I felt inherently violated. For some odd reason Rita Hayworth pops into my mind and I recall her famous quote: “Every man I knew went to bed with Gilda and woke up with me.”
It was exactly how I felt. I wasn’t the vamp he met when he paid for sex. I was just an ordinary girl.
What I will not know for years to come is that Ira has been spying on me. He already had my phone number. Asking me for it was just a ruse and I’m being followed wherever I go. Two days later on Thursday I meet him at The Plaza when it was still The Plaza before Donald Trump bought it.
I follow him quietly to the Oak Room. He never orders lunch. I spot two other men walk in behind us and sit down immediately to our right, which I think is weird since the whole place is empty. Nothing feels right and I simply want to leave. And then Ira gave me a good reason to do just that.

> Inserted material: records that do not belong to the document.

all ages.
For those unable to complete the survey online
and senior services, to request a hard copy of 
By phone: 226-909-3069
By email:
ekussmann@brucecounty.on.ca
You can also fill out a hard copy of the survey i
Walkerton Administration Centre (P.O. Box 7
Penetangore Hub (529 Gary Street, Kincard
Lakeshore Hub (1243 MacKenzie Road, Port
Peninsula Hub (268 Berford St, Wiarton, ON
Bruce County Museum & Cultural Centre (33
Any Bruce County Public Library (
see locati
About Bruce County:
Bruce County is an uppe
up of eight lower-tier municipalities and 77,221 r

“I want to see you exclusively,” he tells me in a monotone voice as though he’s ordering a glass of water. “Just see me, no one else. I’ll pay you.”
“I’m not for sale! The girl you met and the girl I am are two different women. I’m not interested!” Flush with anger and completely insulted, I storm out.
I will not know when I ride my bike through Central Park in the following days, weeks and months to come and bump into Ira on his own bike that it was not coincidental. He is, in fact, spying on me. He has become my stalker.
Someone has told him I’m in the park on his orders so he can zip on over and chat me up. He is priming me by making me feel he is becoming my friend. I will not know for years to come — even after I become his mistress of many years that my phones are tapped and every single move I make is being recorded for him. Someone else is writing my diary for the sole purpose of one man’s folly. In time I will succumb. But for now, the man who one day will turn me into his sex slave is merely spying on me.